André Kertész |
Ainsi appelé parce qu'il est minuscule : il en faut trente milliards pour remplir un dé à coudre ; et encore, le dé à coudre n'est pas très plein. L'homme qui craint l'éléphant, la baleine, le diplodocus et le mastodonte n'hésite pas à attaquer le minus. Il a tort. C'est la bête la plus cruelle, la plus féroce et la plus forte du monde. Elle vient à bout de tout […]

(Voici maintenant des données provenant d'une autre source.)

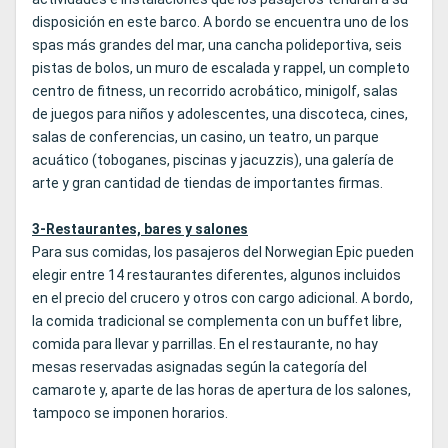
disposición en este barco. A bordo se encuentra uno de los
spas más grandes del mar, una cancha polideportiva, seis
pistas de bolos, un muro de escalada y rappel, un completo
centro de fitness, un recorrido acrobático, minigolf, salas
de juegos para niños y adolescentes, una discoteca, cines,
salas de conferencias, un casino, un teatro, un parque
acuático (toboganes, piscinas y jacuzzis), una galería de
arte y gran cantidad de tiendas de importantes firmas.
3-Restaurantes, bares y salones
Para sus comidas, los pasajeros del Norwegian Epic pueden
elegir entre 14 restaurantes diferentes, algunos incluidos
en el precio del crucero y otros con cargo adicional. A bordo,
la comida tradicional se complementa con un buffet libre,
comida para llevar y parrillas. En el restaurante, no hay
mesas reservadas asignadas según la categoría del
camarote y, aparte de las horas de apertura de los salones,
tampoco se imponen horarios.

Le minus se nourrit naturellement d'hommes qu'il attire dans son HLM. et qu'il réduit en poussière à son aise, mais ce qu'il préfère ce sont les grandes agglomérations, voire les nations prises dans leur entier. Des villes à l'importance des grandes capitales : Moscou, Paris, Tokyo, Londres, etc., sont dévorées par le minus qui n'en laisse rien que le nom. Il s'attaque d'abord à ce qu'il y a de plus succulent en elles : les bordels de toutes catégories. On finit par ne plus avoir de peintures, plus de livres, plus de journaux, plus de gouvernements, plus de ministres, plus de chefs d'Etat, plus de police, et comme l'absence de ces denrées pourrait mettre la puce à l'oreille aux survivants, des chiffres astronomiques de milliards de minus se déguisent en peintures, livres, journaux, gouvernements, ministres, chefs d'Etat, police et etc., et le tour est joué. On continue à voir briller les coupoles des Elysée, des Kremlin et les palais du Congès mais il n'y a plus rien dessous.
Ou plus exactement si, il y a quelque chose dessous, il y a désormais le minus.
Les éditions suisses Héros-Limite ont pris l'excellente initiative de republier Le Bestiaire de Jean Giono, préfacé par Henri Godard. 19 textes de divertissement rédigés entre 1956 et 1965, et complétés de citations littéraires rares et farfelues. Un régal. Nous savons combien un certain fat président a un jour avoué devoir beaucoup à Giono. Nous lui dédions cet extrait.